DOCUMENT PASSAGE:
Allowance for Doubtful Accounts
We determine our allowance for doubtful accounts using a combination of factors to ensure that we have not overstated
our trade and financing receivables balances due to uncollectibility. We maintain an allowance for doubtful accounts for all
customers based on a variety of factors, including the length of time receivables are past due, trends in overall
weighted-average risk rating of the total portfolio, macroeconomic conditions, significant one-time events, historical
experience and the use of third-party credit risk models that generate quantitative measures of default probabilities based on
market factors, and the financial condition of customers. Also, we record specific provisions for individual accounts when we
become aware of a customer’ s inability to meet its financial obligations to us, such as in the case of bankruptcy filings or
deterioration in the customer’ s operating results or financial position. If circumstances related to customers change, we would
further adjust our estimates of the recoverability of receivables either upward or downward. The annual provision for
doubtful accounts has averaged approximately 0.01% of net revenue over the last three fiscal years. Using our third-party
credit risk model at October 31, 2007, a 50-basis-point deterioration in the weighted-average default probabilities of our
significant customers would have resulted in an approximately $84 million increase to our trade allowance at the end of fiscal
year 2007.

PROBLEMS TO WORK ON:
(a) In the allowance for doubtful accounts passage, what has the annual provision for doubtful accounts averaged over the last three fiscal years?
(b) Carry the allowance for doubtful accounts passage forward from its final sentence.
The data that follow come from a separate source.

PROVIDED DATA:
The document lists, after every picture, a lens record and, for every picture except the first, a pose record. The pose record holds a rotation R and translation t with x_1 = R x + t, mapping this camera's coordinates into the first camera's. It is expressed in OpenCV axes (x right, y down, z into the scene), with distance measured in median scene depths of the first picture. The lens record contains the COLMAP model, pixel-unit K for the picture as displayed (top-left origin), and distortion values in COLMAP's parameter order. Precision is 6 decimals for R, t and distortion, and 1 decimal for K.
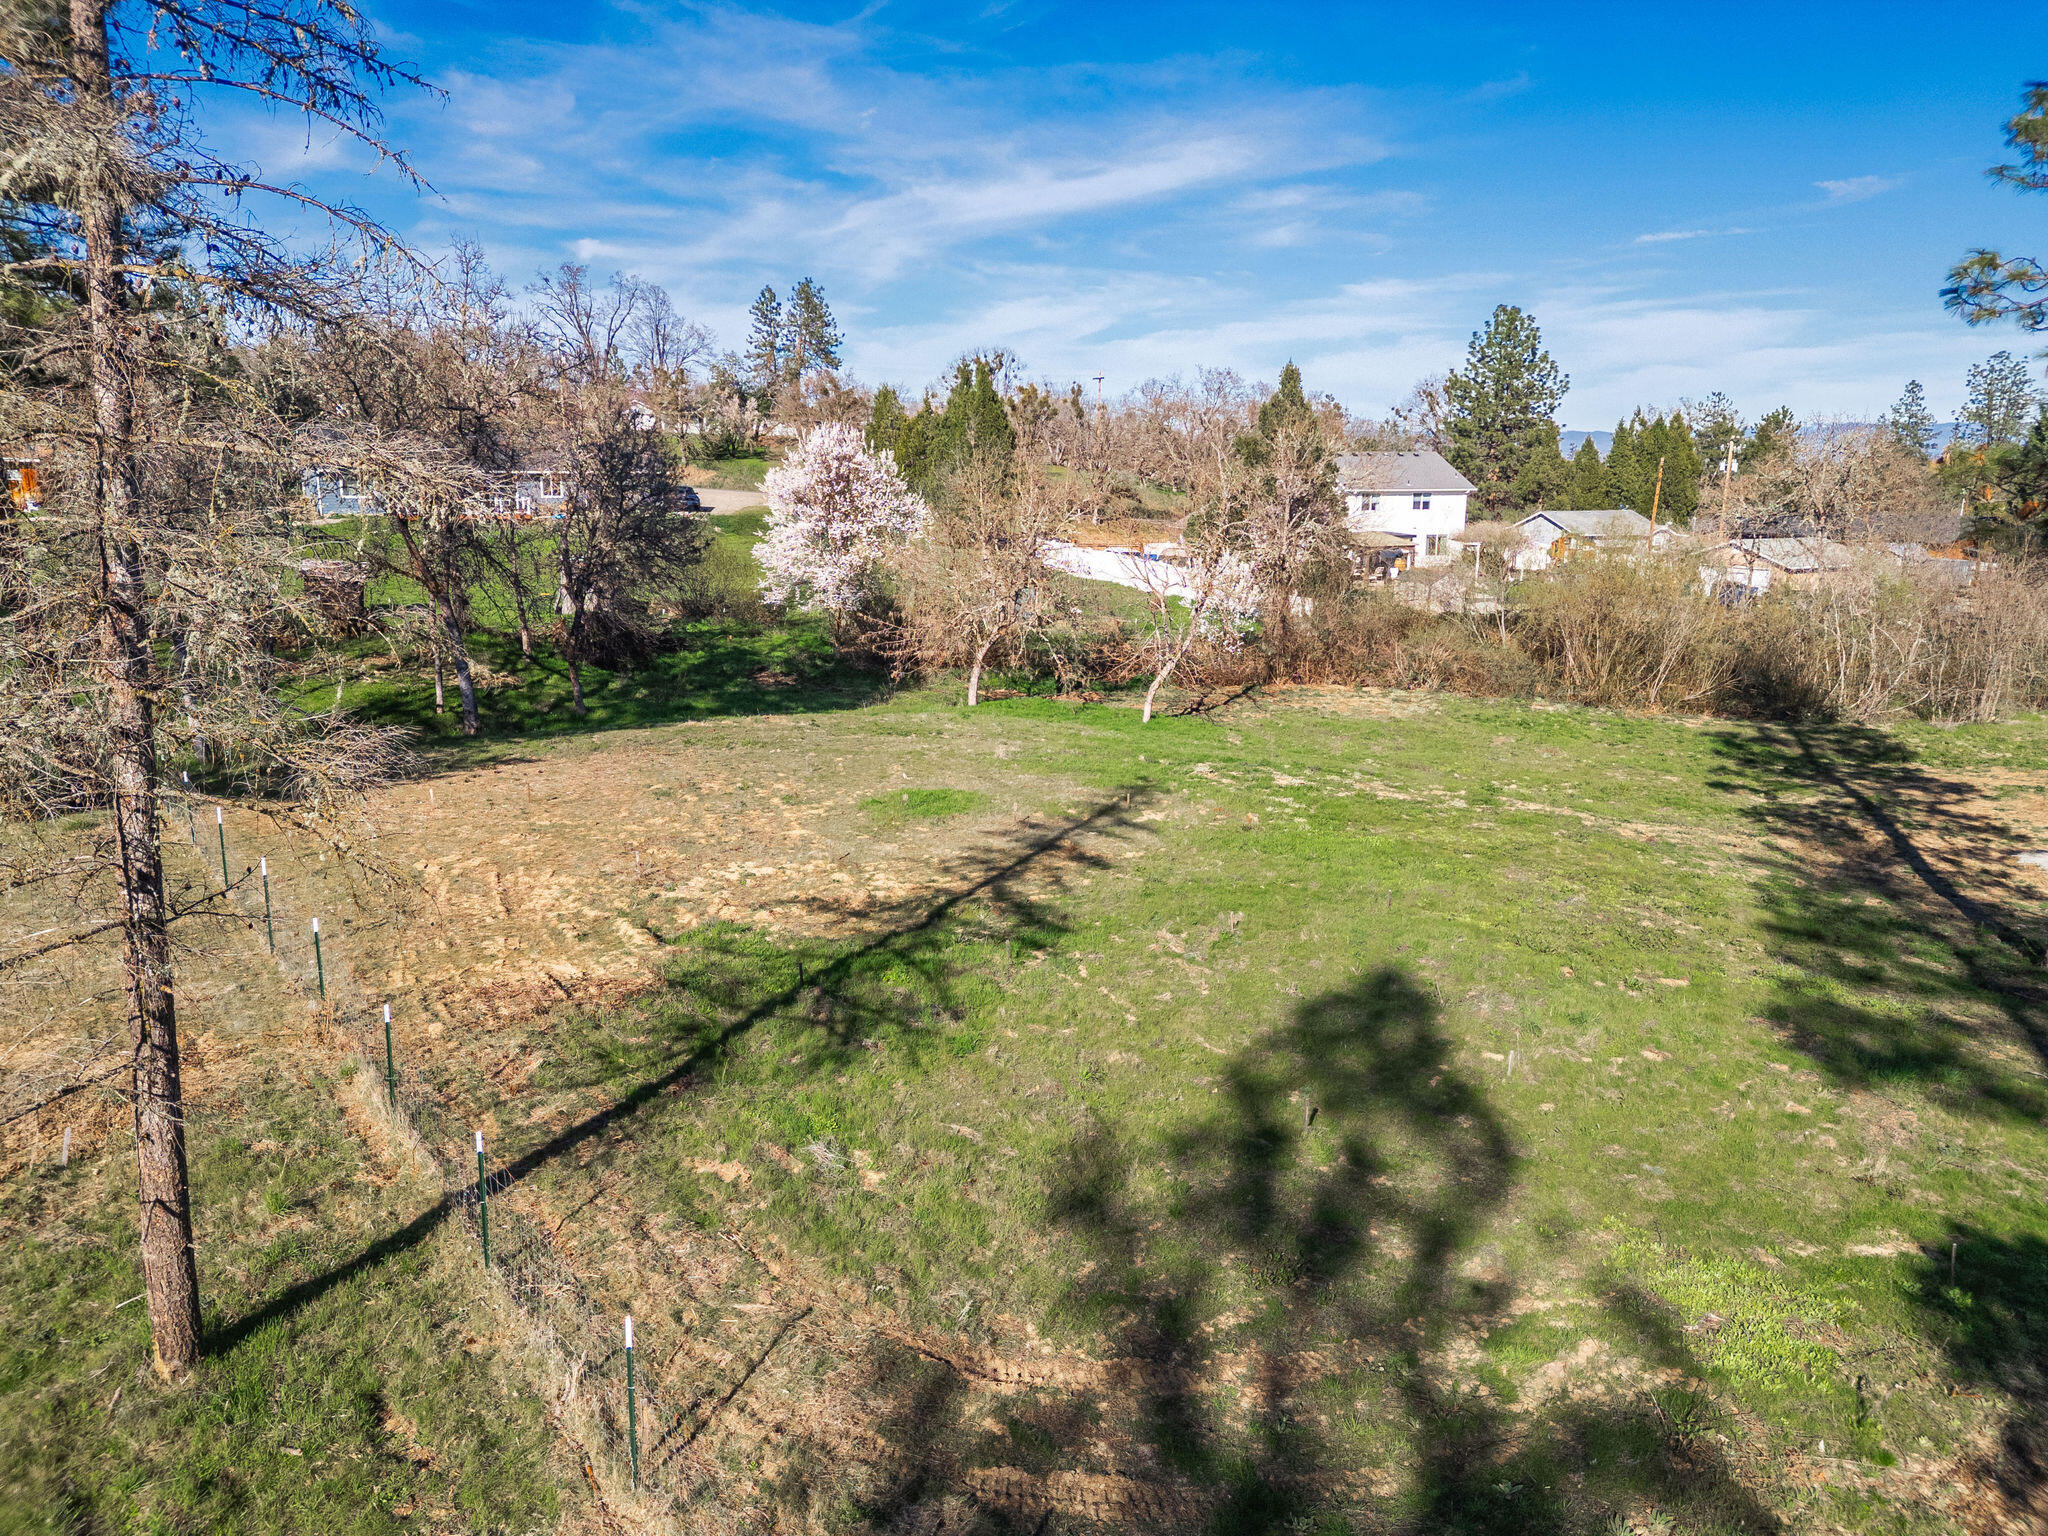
lens RADIAL K [[1436.3, 0, 1024.6], [0, 1436.3, 764.4], [0, 0, 1]] dist [0.068470, -0.061576]
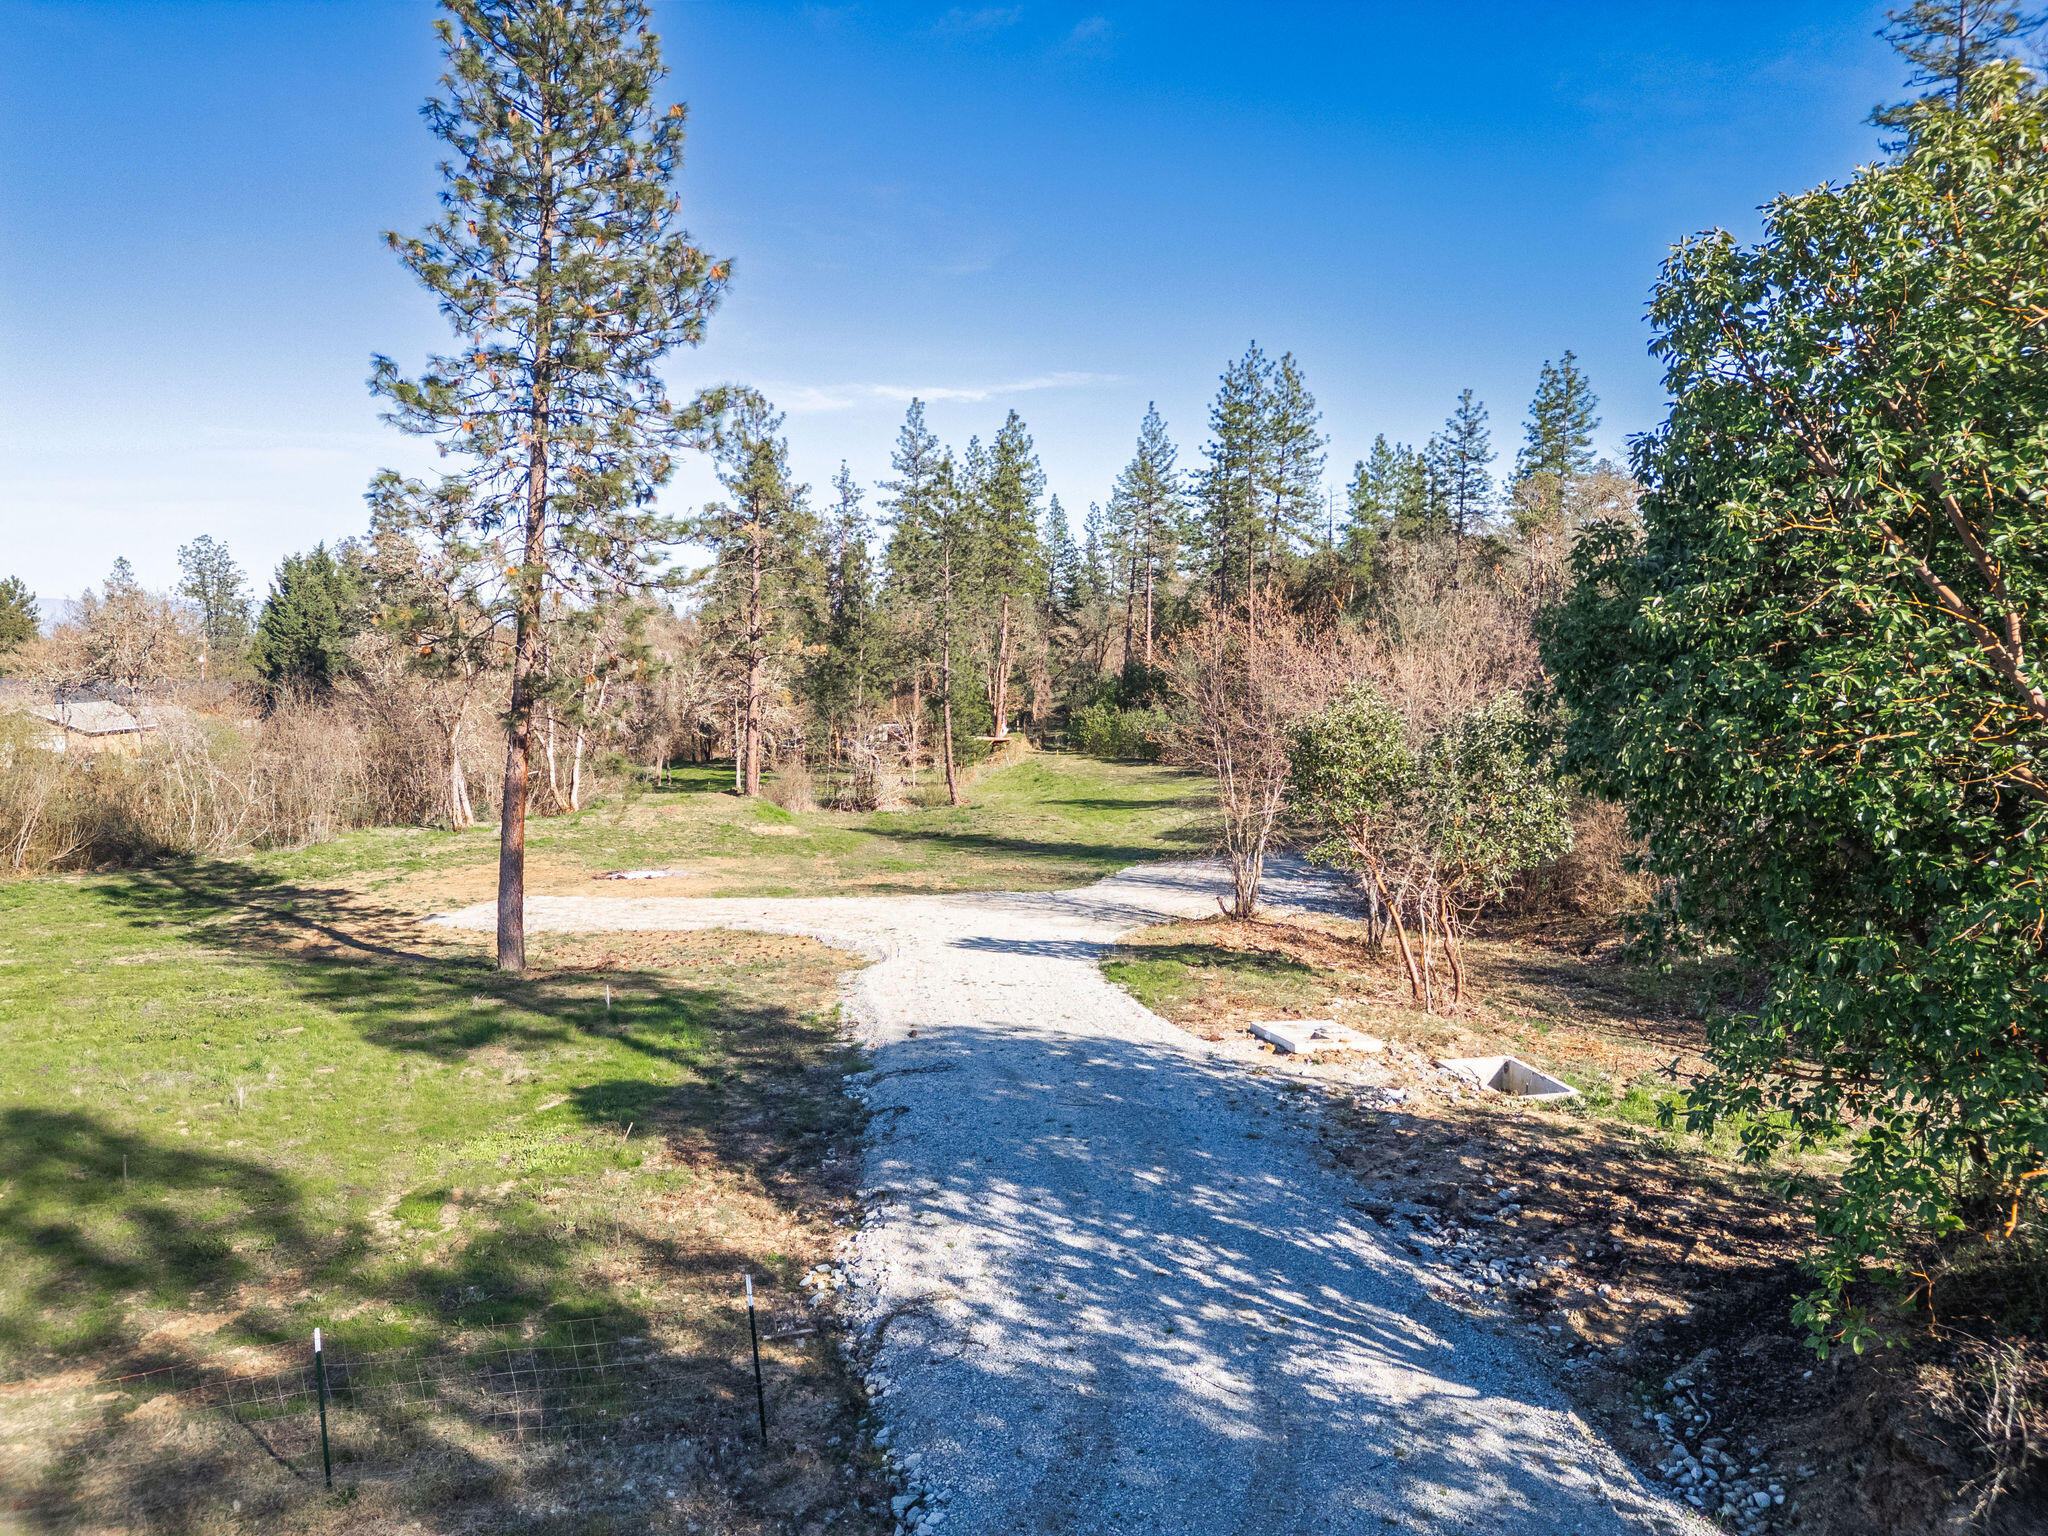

SET OF ANSWERS:
(a) Approximately 0.01% of net revenue.

(b)
Inventory
We state our inventory at the lower of cost or market. We make adjustments to reduce the cost of inventory to its net
realizable value, if required, at the product group level for estimated excess, obsolescence or impaired balances. Factors
influencing these adjustments include changes in demand, rapid technological changes, product life cycle and development
plans, component cost trends, product pricing, physical deterioration and quality issues. Revisions to these adjustments would
be required if these factors differ from our estimates.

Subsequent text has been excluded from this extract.